JEPARA, Harianmuria.com – Puluhan jemaah haji asal Jepara termasuk dalam ratusan ribu warga Indonesia yang gagal melaksanakan puncak ibadah haji, wukuf di Padang Arafah, pada 9 Dzulhijah 1446 H. Mereka terjaring razia ketat oleh otoritas Arab Saudi karena masuk melalui jalur ilegal.
Wakil Ketua Komisi VIII DPR RI, Abdul Wachid, mendesak Kementerian Agama (Kemenag) RI untuk segera mencabut izin operasional travel atau biro jasa haji yang memberangkatkan jemaah ilegal ini.
“Dari Jepara jumlahnya sekitar 40 jemaah, dari Kudus dan Demak juga banyak.

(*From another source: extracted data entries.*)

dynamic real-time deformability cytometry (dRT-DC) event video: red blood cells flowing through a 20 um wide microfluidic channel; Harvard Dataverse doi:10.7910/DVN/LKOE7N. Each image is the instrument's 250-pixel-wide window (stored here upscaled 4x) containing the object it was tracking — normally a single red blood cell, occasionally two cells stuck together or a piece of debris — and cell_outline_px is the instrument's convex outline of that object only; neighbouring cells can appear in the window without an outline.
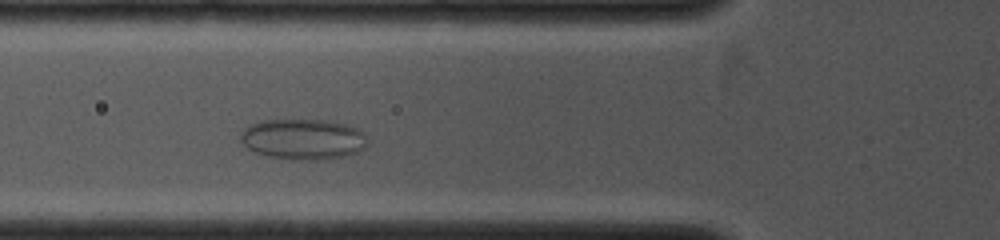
{"species": "common noctule bat (a hibernating species)", "species_latin": "Nyctalus noctula", "temperature_condition": "cold", "stored_images_in_passage": 30, "camera_frame_rate_fps": 4000, "um_per_image_px": 0.085, "animal": {"sex": "female", "body_mass_g": 19.0, "forearm_length_mm": 53.3}, "frame": {"image": 1, "passage_image": 8, "time_ms": 2.5, "image_size_px": [1000, 240], "cell_outline_px": [[368, 140], [364, 148], [360, 152], [344, 156], [316, 160], [288, 160], [268, 156], [252, 152], [240, 144], [240, 132], [248, 124], [260, 120], [324, 120], [348, 124], [360, 128], [368, 136]], "centroid_in_image_um": [25.74, 11.83], "position_along_channel_um": 100.1, "area_um2": 30.92}}
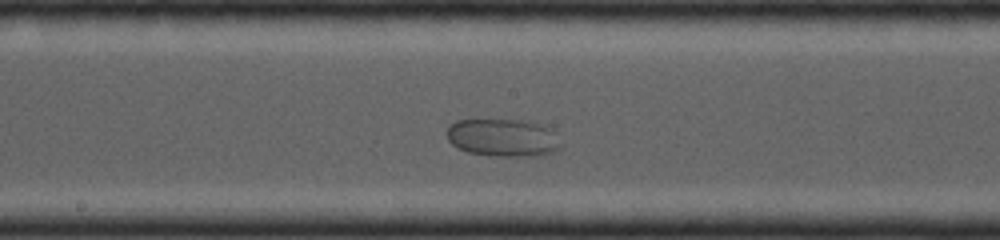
{"frame": {"image": 2, "passage_image": 17, "time_ms": 4.75, "image_size_px": [1000, 240], "cell_outline_px": [[560, 148], [556, 152], [544, 156], [492, 156], [468, 152], [452, 144], [448, 140], [444, 132], [448, 124], [456, 120], [520, 120], [552, 128], [556, 132], [560, 144]], "centroid_in_image_um": [42.74, 11.71], "position_along_channel_um": 205.5, "area_um2": 25.49}}
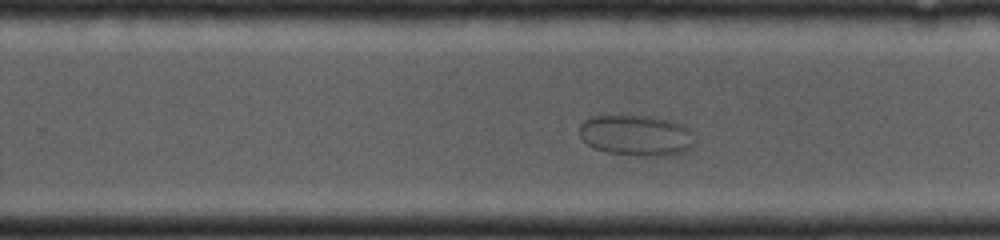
{"frame": {"image": 3, "passage_image": 22, "time_ms": 6.25, "image_size_px": [1000, 240], "cell_outline_px": [[696, 144], [692, 148], [684, 152], [664, 156], [640, 156], [608, 152], [596, 148], [588, 144], [580, 136], [580, 124], [584, 120], [592, 116], [648, 116], [672, 120], [684, 124], [692, 132]], "centroid_in_image_um": [54.15, 11.51], "position_along_channel_um": 275.6, "area_um2": 27.63}}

Kalau se-Indonesia jumlahnya ratusan ribu jemaah yang masuk dari jalur ilegal,” kata Abdul Wachid, yang juga Ketua Panja Haji dan Tim Pengawas Haji 2025.
Jemaah yang berangkat dari jalur non-resmi menggunakan visa non-haji, seperti visa pekerja, sehingga tidak memiliki kartu Nusuk atau barcode resmi untuk akses ibadah haji. Akibatnya, mereka dihalangi saat hendak memasuki kawasan Arafah untuk melaksanakan puncak haji, dan bahkan dibuang di pinggir jalan oleh otoritas Saudi.
“Jemaah tanpa kartu Nusuk langsung dipulangkan atau ditinggalkan di pinggiran Jeddah dan Madinah, jauh dari Armuzna,” jelas Wachid.
Otoritas Arab Saudi tahun ini memang memperketat akses masuk Kota Makkah, Masjidil Haram, dan Armuzna (Arafah, Muzdalifah, Mina). Penjagaan dilakukan 24 jam nonstop di berbagai akses masuk, termasuk jalur tikus, dengan petugas bersenjata lengkap dan penggunaan drone.
“Tahun 2024 otoritas Arab Saudi sudah ketat, tahun ini lebih ketat lagi. Jadi jangan main janji bisa memberangkatkan haji, karena hampir mustahil bisa menembus Armuzna kalau tidak lewat jalur resmi. Pemeriksaan Nusuk (barcode) itu dibuat empat lapis,” tandas Wachid.
Pihak DPR RI sebenarnya sudah melakukan upaya pencegahan dan koordinasi dengan Dirjen Imigrasi serta Dirjen PHU Kemenag. Namun, masih ada travel atau biro umrah dan haji yang nekat memberangkatkan jemaah via jalur non-resmi.
Biro nakal ini bahkan mengiming-imingi calon jemaah dengan biaya haji yang jauh lebih rendah, kisaran Rp150 juta hingga Rp250 juta, dibanding haji furoda yang mencapai Rp450 juta hingga hampir Rp1 miliar.
“Makanya ini jadi tidak masuk akal. Jemaah haji ilegal tidak mungkin tinggal di hotel, kalau apartemen kecil mungkin bisa. Namun mereka tak dapat tenda dan tidak punya Nusuk,” ucap wakil rakyat asal Partai Gerindra ini.
Agar kasus serupa tidak terulang, DPR RI akan memperkuat edukasi ke masyarakat bersama Pemkab, DPRD, dan Forkopimda. Wachid juga mendorong masyarakat agar bersabar menunggu antrean resmi haji.
Dengan proyeksi peningkatan kuota jemaah haji global menjadi 5 juta dalam lima tahun mendatang, jumlah jemaah Indonesia juga berpotensi naik hingga 500 ribu.
“Kalau tahun ini kuotanya hanya 1,8 juta jemaah, khusus Indonesia 221 ribu jemaah. Nanti kalau kuotanya bertambah hingga 5 juta, jumlah jemaah haji bisa meningkat 2 kali lipat, bahkan mungkin mencapai 500 ribu jemaah. Jadi mohon bersabar,” bebernya.
Sebagai penutup, Abdul Wachid menegaskan perlunya revisi UU Haji untuk mendukung kebijakan baru Arab Saudi demi menjamin pelaksanaan ibadah haji yang tertib, aman, dan nyaman sesuai visi pemerintah Presiden Prabowo Subianto.